» **DATA TO PROCESS**:
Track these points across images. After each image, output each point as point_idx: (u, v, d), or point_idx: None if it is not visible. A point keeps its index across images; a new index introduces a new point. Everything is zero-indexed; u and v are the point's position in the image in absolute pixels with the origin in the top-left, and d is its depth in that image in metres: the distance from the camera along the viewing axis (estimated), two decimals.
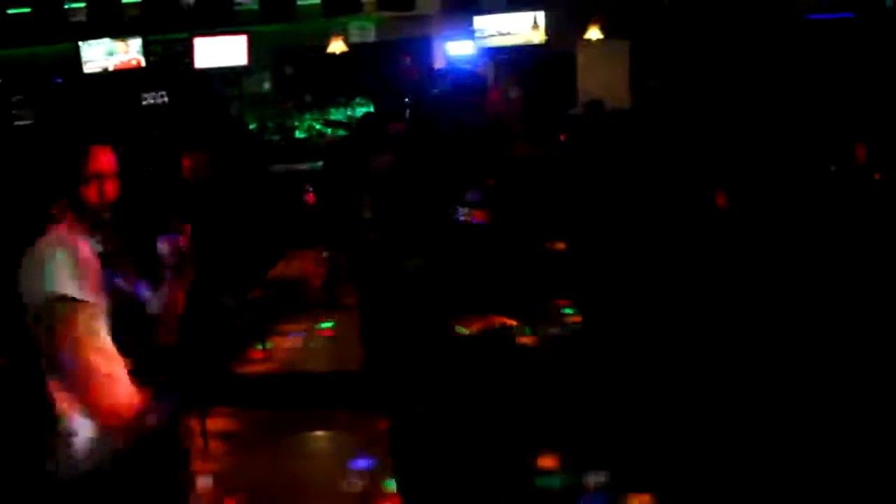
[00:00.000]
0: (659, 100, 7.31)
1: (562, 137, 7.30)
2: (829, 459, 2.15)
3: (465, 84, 2.49)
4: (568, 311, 2.64)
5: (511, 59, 10.02)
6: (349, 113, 10.20)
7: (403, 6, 9.93)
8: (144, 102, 9.76)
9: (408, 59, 8.49)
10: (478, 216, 2.42)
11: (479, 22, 10.17)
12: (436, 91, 2.46)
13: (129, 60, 10.04)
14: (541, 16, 10.07)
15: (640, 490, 2.43)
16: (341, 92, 10.64)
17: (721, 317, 2.48)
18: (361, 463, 3.17)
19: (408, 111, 6.18)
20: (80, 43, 9.89)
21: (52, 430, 2.30)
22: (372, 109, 8.85)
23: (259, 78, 10.66)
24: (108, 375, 2.23)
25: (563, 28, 10.01)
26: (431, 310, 2.37)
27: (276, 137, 10.06)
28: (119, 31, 9.91)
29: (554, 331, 2.53)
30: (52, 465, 2.30)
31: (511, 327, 2.43)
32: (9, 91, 9.68)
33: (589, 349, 2.57)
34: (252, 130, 9.68)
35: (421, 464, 2.35)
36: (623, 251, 2.91)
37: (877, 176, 2.49)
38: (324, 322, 4.28)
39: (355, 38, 10.31)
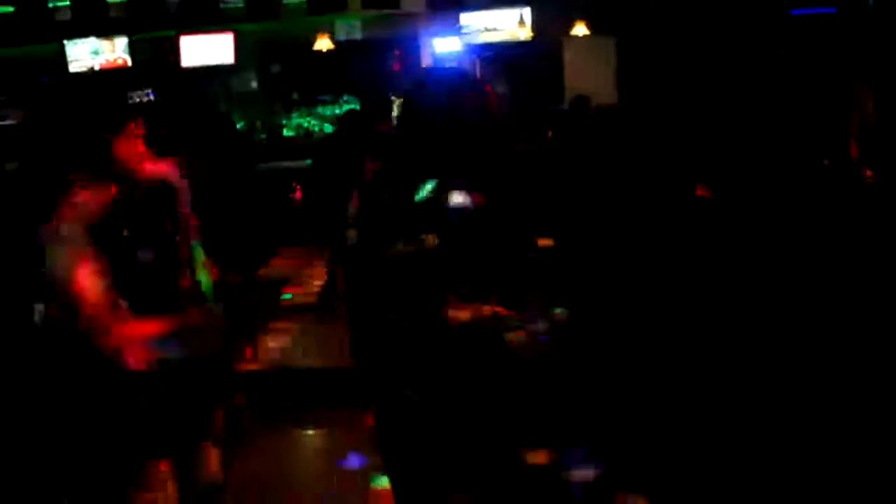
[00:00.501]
0: (645, 95, 7.34)
1: (548, 133, 7.32)
2: (820, 456, 2.17)
3: (463, 82, 2.50)
4: (555, 308, 2.65)
5: (497, 55, 10.04)
6: (336, 111, 10.20)
7: (389, 3, 9.92)
8: (130, 101, 9.71)
9: (397, 54, 8.51)
10: (472, 198, 2.41)
11: (466, 18, 10.19)
12: (432, 88, 2.46)
13: (115, 59, 10.00)
14: (527, 12, 10.09)
15: (628, 485, 2.45)
16: (328, 89, 10.63)
17: (709, 312, 2.50)
18: (352, 461, 3.18)
19: (397, 107, 6.18)
20: (66, 42, 9.83)
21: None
22: (358, 107, 8.84)
23: (246, 76, 10.64)
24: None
25: (549, 24, 10.03)
26: (419, 295, 2.37)
27: (263, 136, 10.06)
28: (104, 30, 9.86)
29: (541, 326, 2.55)
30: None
31: (503, 317, 2.43)
32: None
33: (576, 344, 2.59)
34: (240, 129, 9.66)
35: (408, 449, 2.37)
36: (610, 247, 2.93)
37: (868, 173, 2.51)
38: (315, 322, 4.29)
39: (342, 36, 10.30)
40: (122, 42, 9.95)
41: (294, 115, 10.60)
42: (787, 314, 2.26)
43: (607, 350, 2.70)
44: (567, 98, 8.99)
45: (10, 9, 9.60)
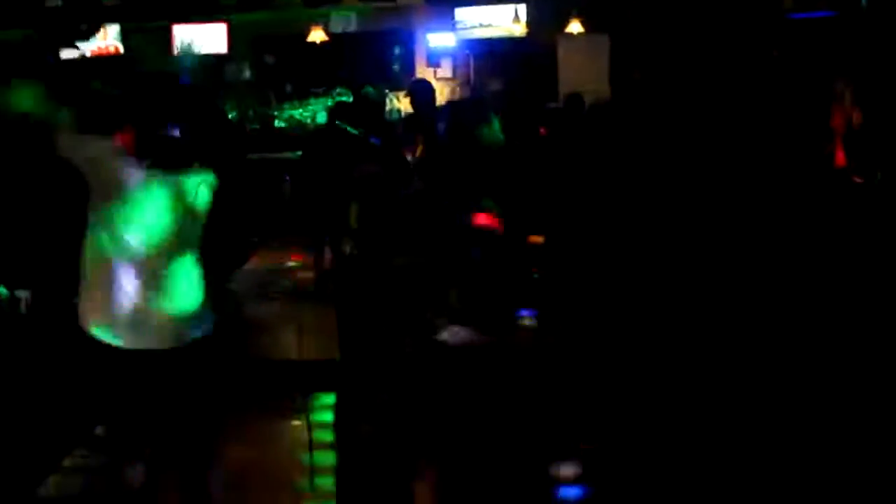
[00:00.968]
0: (639, 93, 7.33)
1: (542, 131, 7.30)
2: (820, 456, 2.15)
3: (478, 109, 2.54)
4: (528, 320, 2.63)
5: (492, 51, 10.04)
6: (328, 103, 10.15)
7: None
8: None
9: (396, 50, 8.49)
10: (487, 221, 2.42)
11: (461, 13, 10.18)
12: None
13: (107, 47, 9.93)
14: (522, 8, 10.09)
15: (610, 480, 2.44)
16: (322, 82, 10.58)
17: (701, 312, 2.49)
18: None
19: (390, 101, 6.14)
20: None
21: None
22: (350, 100, 8.81)
23: (239, 66, 10.58)
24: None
25: (544, 21, 10.03)
26: (415, 307, 2.37)
27: (255, 126, 10.02)
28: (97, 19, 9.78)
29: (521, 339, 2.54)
30: None
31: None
32: None
33: (563, 347, 2.57)
34: (231, 119, 9.61)
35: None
36: (602, 244, 2.92)
37: (858, 179, 2.50)
38: (301, 313, 4.28)
39: (337, 29, 10.26)
40: (114, 29, 9.89)
41: (286, 106, 10.56)
42: (781, 314, 2.25)
43: (597, 349, 2.69)
44: (561, 95, 8.97)
45: None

» **DIRECTIONS FOR THIS TASK**: Retype word for word all the material given above, and keep the pictures out.

» **WRITTEN REPLY**:
Track these points across images. After each image, output each point as point_idx: (u, v, d), or point_idx: None if it is not visible. A point keeps its index across images; a new index introduces a new point. Everything is zero-indexed; u and v are the point's position in the image in absolute pixels with the origin in the top-left, and d is its depth in that image in metres: the distance from the camera along the viewing axis (estimated), two decimals.
[00:00.000]
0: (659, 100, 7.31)
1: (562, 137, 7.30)
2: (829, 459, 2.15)
3: (465, 84, 2.49)
4: (568, 311, 2.64)
5: (511, 59, 10.02)
6: (349, 113, 10.20)
7: (403, 6, 9.93)
8: (144, 102, 9.76)
9: (408, 59, 8.49)
10: (478, 216, 2.42)
11: (479, 22, 10.17)
12: (436, 91, 2.46)
13: (129, 60, 10.04)
14: (541, 16, 10.07)
15: (640, 490, 2.43)
16: (341, 92, 10.64)
17: (721, 317, 2.48)
18: (361, 463, 3.17)
19: (408, 111, 6.18)
20: (80, 43, 9.89)
21: (52, 430, 2.30)
22: (372, 109, 8.85)
23: (259, 78, 10.66)
24: (108, 375, 2.23)
25: (563, 28, 10.01)
26: (431, 310, 2.37)
27: (276, 137, 10.06)
28: (119, 31, 9.91)
29: (554, 331, 2.53)
30: (52, 465, 2.30)
31: (511, 327, 2.43)
32: (9, 91, 9.68)
33: (589, 349, 2.57)
34: (252, 130, 9.68)
35: (421, 464, 2.35)
36: (623, 251, 2.91)
37: (877, 176, 2.49)
38: (324, 322, 4.28)
39: (355, 38, 10.31)
[00:00.501]
0: (645, 95, 7.34)
1: (548, 133, 7.32)
2: (820, 456, 2.17)
3: (463, 82, 2.50)
4: (555, 308, 2.65)
5: (497, 55, 10.04)
6: (336, 111, 10.20)
7: (389, 3, 9.92)
8: (130, 101, 9.71)
9: (397, 54, 8.51)
10: (472, 198, 2.41)
11: (466, 18, 10.19)
12: (432, 88, 2.46)
13: (115, 59, 10.00)
14: (527, 12, 10.09)
15: (628, 485, 2.45)
16: (328, 89, 10.63)
17: (709, 312, 2.50)
18: (352, 461, 3.18)
19: (397, 107, 6.18)
20: (66, 42, 9.83)
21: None
22: (358, 107, 8.84)
23: (246, 76, 10.64)
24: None
25: (549, 24, 10.03)
26: (419, 295, 2.37)
27: (263, 136, 10.06)
28: (104, 30, 9.86)
29: (541, 326, 2.55)
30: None
31: (503, 317, 2.43)
32: None
33: (576, 344, 2.59)
34: (240, 129, 9.66)
35: (408, 449, 2.37)
36: (610, 247, 2.93)
37: (868, 173, 2.51)
38: (315, 322, 4.29)
39: (342, 36, 10.30)
40: (122, 42, 9.95)
41: (294, 115, 10.60)
42: (787, 314, 2.26)
43: (607, 350, 2.70)
44: (567, 98, 8.99)
45: (10, 9, 9.60)
[00:00.968]
0: (639, 93, 7.33)
1: (542, 131, 7.30)
2: (820, 456, 2.15)
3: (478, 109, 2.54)
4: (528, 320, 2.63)
5: (492, 51, 10.04)
6: (328, 103, 10.15)
7: None
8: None
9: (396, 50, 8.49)
10: (487, 221, 2.42)
11: (461, 13, 10.18)
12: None
13: (107, 47, 9.93)
14: (522, 8, 10.09)
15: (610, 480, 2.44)
16: (322, 82, 10.58)
17: (701, 312, 2.49)
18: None
19: (390, 101, 6.14)
20: None
21: None
22: (350, 100, 8.81)
23: (239, 66, 10.58)
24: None
25: (544, 21, 10.03)
26: (415, 307, 2.37)
27: (255, 126, 10.02)
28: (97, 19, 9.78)
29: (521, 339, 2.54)
30: None
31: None
32: None
33: (563, 347, 2.57)
34: (231, 119, 9.61)
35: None
36: (602, 244, 2.92)
37: (858, 179, 2.50)
38: (301, 313, 4.28)
39: (337, 29, 10.26)
40: (114, 29, 9.89)
41: (286, 106, 10.56)
42: (781, 314, 2.25)
43: (597, 349, 2.69)
44: (561, 95, 8.97)
45: None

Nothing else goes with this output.